• TASK DETAILS: Every line of the records below that has the word "middle" should be copied.

***

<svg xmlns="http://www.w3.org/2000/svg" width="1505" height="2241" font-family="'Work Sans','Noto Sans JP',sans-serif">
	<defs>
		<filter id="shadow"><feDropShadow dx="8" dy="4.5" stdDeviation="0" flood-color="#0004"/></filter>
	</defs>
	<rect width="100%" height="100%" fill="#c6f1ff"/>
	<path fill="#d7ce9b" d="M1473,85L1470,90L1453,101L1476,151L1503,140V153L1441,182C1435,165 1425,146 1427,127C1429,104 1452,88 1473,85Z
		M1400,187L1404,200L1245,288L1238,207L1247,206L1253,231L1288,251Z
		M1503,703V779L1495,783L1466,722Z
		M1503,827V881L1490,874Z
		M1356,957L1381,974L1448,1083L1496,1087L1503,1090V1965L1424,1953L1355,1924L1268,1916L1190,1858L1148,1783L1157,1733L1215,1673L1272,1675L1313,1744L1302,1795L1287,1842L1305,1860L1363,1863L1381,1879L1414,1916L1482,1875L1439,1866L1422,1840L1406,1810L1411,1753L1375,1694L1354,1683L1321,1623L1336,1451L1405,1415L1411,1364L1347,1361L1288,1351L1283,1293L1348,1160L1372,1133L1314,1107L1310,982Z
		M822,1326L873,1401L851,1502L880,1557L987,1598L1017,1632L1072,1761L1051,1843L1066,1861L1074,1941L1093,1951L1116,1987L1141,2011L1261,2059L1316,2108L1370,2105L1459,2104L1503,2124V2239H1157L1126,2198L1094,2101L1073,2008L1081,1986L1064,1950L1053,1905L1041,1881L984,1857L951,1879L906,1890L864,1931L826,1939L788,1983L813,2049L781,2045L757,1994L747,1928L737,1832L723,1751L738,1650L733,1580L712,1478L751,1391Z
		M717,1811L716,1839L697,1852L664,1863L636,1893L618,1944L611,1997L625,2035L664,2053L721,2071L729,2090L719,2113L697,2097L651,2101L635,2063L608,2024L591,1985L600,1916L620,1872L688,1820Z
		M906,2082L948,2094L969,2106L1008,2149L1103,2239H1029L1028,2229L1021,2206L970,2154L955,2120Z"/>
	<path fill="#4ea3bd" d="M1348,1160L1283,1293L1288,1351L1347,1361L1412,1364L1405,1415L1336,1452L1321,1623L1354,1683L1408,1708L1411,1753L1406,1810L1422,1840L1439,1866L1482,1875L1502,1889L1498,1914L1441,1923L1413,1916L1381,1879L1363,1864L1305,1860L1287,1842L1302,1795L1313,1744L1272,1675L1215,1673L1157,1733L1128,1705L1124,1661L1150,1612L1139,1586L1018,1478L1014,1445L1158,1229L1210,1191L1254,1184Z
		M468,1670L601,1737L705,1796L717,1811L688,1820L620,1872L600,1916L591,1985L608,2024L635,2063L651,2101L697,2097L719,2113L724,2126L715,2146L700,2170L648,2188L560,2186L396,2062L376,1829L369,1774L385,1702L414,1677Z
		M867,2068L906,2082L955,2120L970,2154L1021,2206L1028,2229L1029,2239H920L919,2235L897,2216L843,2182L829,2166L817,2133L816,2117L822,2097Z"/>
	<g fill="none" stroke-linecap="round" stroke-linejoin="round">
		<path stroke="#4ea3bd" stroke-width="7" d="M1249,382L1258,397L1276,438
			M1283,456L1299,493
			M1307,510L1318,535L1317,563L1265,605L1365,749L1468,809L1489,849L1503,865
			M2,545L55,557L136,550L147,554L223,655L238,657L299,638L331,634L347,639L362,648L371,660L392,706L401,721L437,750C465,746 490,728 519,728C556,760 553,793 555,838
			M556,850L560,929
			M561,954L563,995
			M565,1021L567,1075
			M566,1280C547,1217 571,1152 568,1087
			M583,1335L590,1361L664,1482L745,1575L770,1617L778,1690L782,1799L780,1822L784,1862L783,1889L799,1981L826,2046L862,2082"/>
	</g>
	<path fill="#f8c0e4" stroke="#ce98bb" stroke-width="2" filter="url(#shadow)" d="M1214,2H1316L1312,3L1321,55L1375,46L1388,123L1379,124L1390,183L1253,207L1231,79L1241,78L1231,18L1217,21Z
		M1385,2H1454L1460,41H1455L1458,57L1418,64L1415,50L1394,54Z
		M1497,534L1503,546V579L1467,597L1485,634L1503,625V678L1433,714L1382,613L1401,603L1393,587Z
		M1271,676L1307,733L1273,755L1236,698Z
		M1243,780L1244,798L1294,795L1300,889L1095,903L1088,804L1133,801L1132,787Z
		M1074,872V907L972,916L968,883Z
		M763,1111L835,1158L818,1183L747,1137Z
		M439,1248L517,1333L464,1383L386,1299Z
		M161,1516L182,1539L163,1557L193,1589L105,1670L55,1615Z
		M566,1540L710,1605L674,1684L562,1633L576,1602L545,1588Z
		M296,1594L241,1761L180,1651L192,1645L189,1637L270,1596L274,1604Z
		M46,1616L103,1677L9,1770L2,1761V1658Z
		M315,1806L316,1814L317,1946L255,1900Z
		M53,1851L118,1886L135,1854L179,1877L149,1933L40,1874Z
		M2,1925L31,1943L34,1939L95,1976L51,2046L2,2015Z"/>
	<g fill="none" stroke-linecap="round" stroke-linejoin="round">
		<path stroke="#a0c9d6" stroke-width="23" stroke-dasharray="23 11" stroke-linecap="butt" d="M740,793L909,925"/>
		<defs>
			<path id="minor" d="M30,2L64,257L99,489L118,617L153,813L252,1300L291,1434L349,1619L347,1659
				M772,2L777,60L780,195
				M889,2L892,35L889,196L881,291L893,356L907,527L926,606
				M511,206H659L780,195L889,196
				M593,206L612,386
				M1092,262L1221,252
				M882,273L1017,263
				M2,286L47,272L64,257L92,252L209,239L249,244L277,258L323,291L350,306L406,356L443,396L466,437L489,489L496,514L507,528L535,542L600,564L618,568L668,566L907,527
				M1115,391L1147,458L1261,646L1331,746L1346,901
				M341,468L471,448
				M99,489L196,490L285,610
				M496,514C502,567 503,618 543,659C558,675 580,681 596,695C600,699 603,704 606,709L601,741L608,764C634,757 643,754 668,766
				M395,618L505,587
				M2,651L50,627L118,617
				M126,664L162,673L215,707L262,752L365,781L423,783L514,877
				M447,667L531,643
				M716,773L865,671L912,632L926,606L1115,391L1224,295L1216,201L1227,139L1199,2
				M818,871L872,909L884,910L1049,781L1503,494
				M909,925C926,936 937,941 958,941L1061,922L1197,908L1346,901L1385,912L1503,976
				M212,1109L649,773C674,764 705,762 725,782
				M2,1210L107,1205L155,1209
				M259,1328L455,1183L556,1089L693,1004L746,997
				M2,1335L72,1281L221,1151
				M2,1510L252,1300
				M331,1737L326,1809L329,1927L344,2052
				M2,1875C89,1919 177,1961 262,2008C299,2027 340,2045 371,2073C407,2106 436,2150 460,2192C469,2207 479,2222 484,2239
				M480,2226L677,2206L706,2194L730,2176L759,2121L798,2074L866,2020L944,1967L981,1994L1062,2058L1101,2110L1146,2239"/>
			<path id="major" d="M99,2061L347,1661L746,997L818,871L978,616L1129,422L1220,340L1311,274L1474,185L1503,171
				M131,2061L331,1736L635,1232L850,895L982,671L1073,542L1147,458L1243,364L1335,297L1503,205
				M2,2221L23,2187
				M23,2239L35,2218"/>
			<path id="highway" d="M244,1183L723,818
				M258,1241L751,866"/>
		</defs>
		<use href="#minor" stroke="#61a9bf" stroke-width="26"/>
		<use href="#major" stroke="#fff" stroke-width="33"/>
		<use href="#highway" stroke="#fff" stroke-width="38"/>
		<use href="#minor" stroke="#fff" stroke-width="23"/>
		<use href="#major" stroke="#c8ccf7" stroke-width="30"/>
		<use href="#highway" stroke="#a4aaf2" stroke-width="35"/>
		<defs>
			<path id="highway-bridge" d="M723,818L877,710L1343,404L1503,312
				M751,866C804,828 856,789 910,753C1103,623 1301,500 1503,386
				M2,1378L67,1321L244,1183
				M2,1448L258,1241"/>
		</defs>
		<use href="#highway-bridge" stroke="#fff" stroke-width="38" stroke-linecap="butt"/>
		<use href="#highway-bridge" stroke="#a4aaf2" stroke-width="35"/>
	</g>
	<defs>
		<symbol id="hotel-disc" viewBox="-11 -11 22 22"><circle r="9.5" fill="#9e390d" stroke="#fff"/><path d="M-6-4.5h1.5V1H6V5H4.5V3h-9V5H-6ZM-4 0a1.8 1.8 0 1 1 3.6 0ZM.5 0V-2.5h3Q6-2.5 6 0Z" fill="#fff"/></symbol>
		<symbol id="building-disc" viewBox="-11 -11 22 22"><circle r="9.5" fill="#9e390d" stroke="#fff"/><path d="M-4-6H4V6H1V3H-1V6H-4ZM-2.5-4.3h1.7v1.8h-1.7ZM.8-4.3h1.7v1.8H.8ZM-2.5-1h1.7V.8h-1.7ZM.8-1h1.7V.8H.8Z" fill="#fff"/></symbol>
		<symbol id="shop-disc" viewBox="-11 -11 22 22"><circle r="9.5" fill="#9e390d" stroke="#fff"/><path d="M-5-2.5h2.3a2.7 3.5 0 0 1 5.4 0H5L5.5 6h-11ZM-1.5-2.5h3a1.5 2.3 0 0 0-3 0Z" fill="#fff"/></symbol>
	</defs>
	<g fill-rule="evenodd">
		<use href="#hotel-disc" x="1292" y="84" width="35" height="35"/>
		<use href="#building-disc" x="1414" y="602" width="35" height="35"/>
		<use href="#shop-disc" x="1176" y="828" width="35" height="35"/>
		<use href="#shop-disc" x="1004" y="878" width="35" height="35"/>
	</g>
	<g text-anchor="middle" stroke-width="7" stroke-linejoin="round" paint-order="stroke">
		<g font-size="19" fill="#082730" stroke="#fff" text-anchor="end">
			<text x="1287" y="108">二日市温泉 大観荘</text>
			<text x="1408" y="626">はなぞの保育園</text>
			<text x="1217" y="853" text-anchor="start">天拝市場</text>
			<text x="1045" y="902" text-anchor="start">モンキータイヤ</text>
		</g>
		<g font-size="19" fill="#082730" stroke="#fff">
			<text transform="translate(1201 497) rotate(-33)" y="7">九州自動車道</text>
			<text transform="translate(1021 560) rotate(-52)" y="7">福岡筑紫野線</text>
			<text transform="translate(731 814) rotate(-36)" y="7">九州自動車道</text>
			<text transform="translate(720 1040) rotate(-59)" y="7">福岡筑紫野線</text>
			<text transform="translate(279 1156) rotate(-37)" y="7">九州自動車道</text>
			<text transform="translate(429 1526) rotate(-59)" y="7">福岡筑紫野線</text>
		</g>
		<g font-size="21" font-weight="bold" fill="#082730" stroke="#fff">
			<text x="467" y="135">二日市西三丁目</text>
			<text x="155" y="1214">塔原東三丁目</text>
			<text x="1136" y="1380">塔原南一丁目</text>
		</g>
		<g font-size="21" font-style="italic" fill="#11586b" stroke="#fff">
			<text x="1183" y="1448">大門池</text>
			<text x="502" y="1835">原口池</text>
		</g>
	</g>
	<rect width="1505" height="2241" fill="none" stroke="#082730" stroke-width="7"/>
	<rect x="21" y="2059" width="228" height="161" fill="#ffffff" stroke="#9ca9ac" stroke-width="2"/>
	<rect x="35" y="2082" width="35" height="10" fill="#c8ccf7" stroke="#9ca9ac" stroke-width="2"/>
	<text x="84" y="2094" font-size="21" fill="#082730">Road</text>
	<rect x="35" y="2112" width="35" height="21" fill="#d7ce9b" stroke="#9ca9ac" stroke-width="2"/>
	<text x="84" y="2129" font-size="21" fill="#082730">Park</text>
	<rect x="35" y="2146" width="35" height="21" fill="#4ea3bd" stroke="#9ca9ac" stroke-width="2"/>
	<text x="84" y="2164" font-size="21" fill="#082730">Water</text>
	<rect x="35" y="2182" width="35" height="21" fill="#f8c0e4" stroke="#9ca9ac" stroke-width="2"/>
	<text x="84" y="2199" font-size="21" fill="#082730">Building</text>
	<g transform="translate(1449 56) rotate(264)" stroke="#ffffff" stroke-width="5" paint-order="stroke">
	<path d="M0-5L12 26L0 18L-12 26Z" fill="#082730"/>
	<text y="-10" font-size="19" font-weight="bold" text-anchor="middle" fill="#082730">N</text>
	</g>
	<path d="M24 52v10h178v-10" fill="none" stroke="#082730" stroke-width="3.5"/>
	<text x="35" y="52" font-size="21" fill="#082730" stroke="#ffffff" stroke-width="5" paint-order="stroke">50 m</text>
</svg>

***

• TASK RESULT:
	<g text-anchor="middle" stroke-width="7" stroke-linejoin="round" paint-order="stroke">
	<text y="-10" font-size="19" font-weight="bold" text-anchor="middle" fill="#082730">N</text>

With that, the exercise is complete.